In the absence of treatment, the treatment and control groups would have followed the same trend.

This cannot be tested directly for the post-period, but can be assessed in the pre-period:

If trends diverge before treatment, DiD is invalid.

Assumptions Checklist

Parallel Trends: Pre-treatment trends are the same for both groups.
No Spillover: Treatment only affects the treated group.
Common Shocks: Both groups are affected equally by external events.
Stable Unit Treatment Value Assumption (SUTVA).

Limitations

Pitfalls

Parallel Trends Violation: If trends differ pre-treatment, the estimate is biased.
Anticipation Effects: If treatment is anticipated, behavior may change before implementation.
Simultaneous Events: Other events coinciding with treatment can confound results.

Python Implementation

import statsmodels.formula.api as smf

# Data: Outcome, Treat (0/1), Post (0/1)
model = smf.ols("Outcome ~ Treat * Post", data=df).fit()
print(model.summary())

# The coefficient on 'Treat:Post' is the DiD estimate.

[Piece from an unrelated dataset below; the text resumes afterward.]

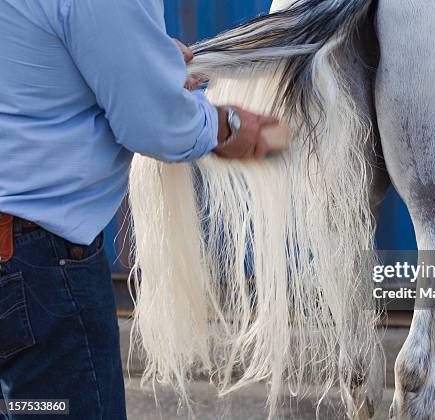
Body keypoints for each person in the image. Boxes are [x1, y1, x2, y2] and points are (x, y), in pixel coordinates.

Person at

# Visualization: Check Parallel Trends
import matplotlib.pyplot as plt
df_grouped = df.groupby(['Time', 'Treat'])['Outcome'].mean().unstack()
df_grouped.plot(marker='o')
plt.axvline(x=treatment_time, linestyle='--', color='grey')
plt.title("Parallel Trends Check")
plt.show()

R Implementation

# DiD Regression
model <- lm(Outcome ~ Treat * Post, data = df)
summary(model)

# The 'Treat:Post' coefficient is the DiD effect.

# Visualize Parallel Trends
library(ggplot2)
ggplot(df, aes(x = Time, y = Outcome, color = factor(Treat))) +
  stat_summary(fun = mean, geom = "line") +
  geom_vline(xintercept = treatment_time, linetype = "dashed") +
  labs(title = "Parallel Trends Visualization")

Interpretation Guide

Output	Interpretation
$β_{3}$ = 5.0, p < 0.05	The treatment caused a 5-unit increase in the outcome.
Pre-trends diverge	Parallel trends assumption violated. DiD estimate is biased.